■ Problems and tasks:
(a) Decide whether each statement agrees with the text on Andrija Fuderer below. Answer yes or no for each, and quote the deciding words of the text exactly.
(i) Fuderer won the Yugoslav Junior Chess Championship in 1947.
(ii) In the 1952 Yugoslav Chess Championship, Petar Trifunović finished behind Fuderer.
(iii) Fuderer won the tournament at Hastings 1954/55.
(b) Render this sentence from the text on Andrija Fuderer into Spanish: "At the beginning of his career, he won the Yugoslav Junior Chess Championship in 1947."
(c) Reproduce the text on Andrija Fuderer from "At the beginning" up to and including "Vasily Smyslov won).".

(Text)

Personal information
- Born: Andrija Fuderer 13 May 1931 Subotica, Serbia
- Died: 2 October 2011 (aged 80) Palamós, Spain

Chess career
- Country: Croatia Belgium
- Title: International Master (1952) Honorary Grandmaster (1990)

= Andrija Fuderer =

Yugoslavian chess player (1931–2011)

Andrija Fuderer (13 May 1931, Subotica, Yugoslavia - 2 October 2011, Palamós, Spain) was a Yugoslavian chess master.

At the beginning of his career, he won the Yugoslav Junior Chess Championship in 1947. He was the Croatian champion in 1951 and 1958, and was a common participant in the Yugoslav Chess Championship tying for 2nd in 1951 (Braslav Rabar won), took 2nd, behind Petar Trifunović, in 1952, and won (jointly) in 1953.

In other tournaments, he took 4th at Bled 1950 (Miguel Najdorf won), shared 2nd, behind Albéric O'Kelly de Galway, at Dortmund 1951, took 5th at Beverwijk 1952 (Max Euwe won). He won at Saarbrücken 1953, took 2nd at Opatija (Abbazia) 1953 (Aleksandar Matanović won), took 4th at Munich 1954 (zonal, Wolfgang Unzicker won), tied for 3rd-5th at Hastings 1954/55 (Paul Keres and Vasily Smyslov won).

(End Text)
(Data for analysis)

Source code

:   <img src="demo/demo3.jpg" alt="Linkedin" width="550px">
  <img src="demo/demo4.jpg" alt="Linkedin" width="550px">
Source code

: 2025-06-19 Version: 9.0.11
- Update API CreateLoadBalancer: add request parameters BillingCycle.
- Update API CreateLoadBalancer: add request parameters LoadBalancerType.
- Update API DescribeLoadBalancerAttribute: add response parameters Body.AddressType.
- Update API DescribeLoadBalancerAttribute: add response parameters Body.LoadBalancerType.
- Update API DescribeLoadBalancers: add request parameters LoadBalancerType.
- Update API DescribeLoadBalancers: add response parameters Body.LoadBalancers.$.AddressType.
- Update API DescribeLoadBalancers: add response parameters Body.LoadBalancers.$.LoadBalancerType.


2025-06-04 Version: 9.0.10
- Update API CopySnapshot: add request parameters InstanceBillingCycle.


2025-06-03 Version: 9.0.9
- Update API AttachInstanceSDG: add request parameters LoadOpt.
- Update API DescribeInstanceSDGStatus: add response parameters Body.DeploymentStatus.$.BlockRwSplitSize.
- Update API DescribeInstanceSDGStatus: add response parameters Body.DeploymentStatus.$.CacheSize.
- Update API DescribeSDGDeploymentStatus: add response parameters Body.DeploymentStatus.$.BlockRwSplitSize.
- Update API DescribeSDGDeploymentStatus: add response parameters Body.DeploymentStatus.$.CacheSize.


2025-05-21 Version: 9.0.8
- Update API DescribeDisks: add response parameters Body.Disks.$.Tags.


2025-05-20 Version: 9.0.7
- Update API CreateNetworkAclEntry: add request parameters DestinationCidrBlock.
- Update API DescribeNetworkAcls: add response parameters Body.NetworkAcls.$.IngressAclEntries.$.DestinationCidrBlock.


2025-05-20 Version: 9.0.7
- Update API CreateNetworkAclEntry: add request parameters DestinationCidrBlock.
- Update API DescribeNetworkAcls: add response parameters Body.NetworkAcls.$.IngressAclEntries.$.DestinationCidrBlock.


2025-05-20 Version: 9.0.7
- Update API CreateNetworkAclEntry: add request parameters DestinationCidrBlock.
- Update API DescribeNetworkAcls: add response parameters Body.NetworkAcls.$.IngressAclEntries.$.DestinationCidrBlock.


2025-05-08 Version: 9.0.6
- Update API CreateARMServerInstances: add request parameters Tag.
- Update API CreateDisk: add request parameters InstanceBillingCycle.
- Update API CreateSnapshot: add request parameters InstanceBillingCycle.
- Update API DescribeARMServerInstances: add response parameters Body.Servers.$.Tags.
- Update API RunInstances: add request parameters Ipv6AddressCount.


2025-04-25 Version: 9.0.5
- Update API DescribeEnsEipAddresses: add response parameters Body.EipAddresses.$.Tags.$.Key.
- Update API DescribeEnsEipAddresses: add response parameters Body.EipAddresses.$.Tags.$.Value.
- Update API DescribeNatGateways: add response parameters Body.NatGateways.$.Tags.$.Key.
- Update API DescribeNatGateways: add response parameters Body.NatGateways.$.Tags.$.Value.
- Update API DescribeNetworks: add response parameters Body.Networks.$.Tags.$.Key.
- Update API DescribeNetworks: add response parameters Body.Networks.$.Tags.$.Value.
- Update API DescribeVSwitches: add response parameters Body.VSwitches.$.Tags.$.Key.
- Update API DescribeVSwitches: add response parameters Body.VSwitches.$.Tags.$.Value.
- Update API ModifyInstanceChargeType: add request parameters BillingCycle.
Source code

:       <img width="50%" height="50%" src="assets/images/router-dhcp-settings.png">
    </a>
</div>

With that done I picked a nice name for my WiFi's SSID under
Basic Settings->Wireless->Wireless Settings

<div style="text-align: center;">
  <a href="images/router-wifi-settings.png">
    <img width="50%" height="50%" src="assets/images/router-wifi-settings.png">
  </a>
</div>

(End Data for analysis)

■ Completed exercise:
(a)
(i) Yes: "he won the Yugoslav Junior Chess Championship in 1947"
(ii) No: "took 2nd, behind Petar Trifunović, in 1952"
(iii) No: "tied for 3rd-5th at Hastings 1954/55 (Paul Keres and Vasily Smyslov won)"

(b) Al comienzo de su carrera, ganó el Campeonato Juvenil de Ajedrez de Yugoslavia en 1947.

(c)
At the beginning of his career, he won the Yugoslav Junior Chess Championship in 1947. He was the Croatian champion in 1951 and 1958, and was a common participant in the Yugoslav Chess Championship tying for 2nd in 1951 (Braslav Rabar won), took 2nd, behind Petar Trifunović, in 1952, and won (jointly) in 1953.

In other tournaments, he took 4th at Bled 1950 (Miguel Najdorf won), shared 2nd, behind Albéric O'Kelly de Galway, at Dortmund 1951, took 5th at Beverwijk 1952 (Max Euwe won). He won at Saarbrücken 1953, took 2nd at Opatija (Abbazia) 1953 (Aleksandar Matanović won), took 4th at Munich 1954 (zonal, Wolfgang Unzicker won), tied for 3rd-5th at Hastings 1954/55 (Paul Keres and Vasily Smyslov won).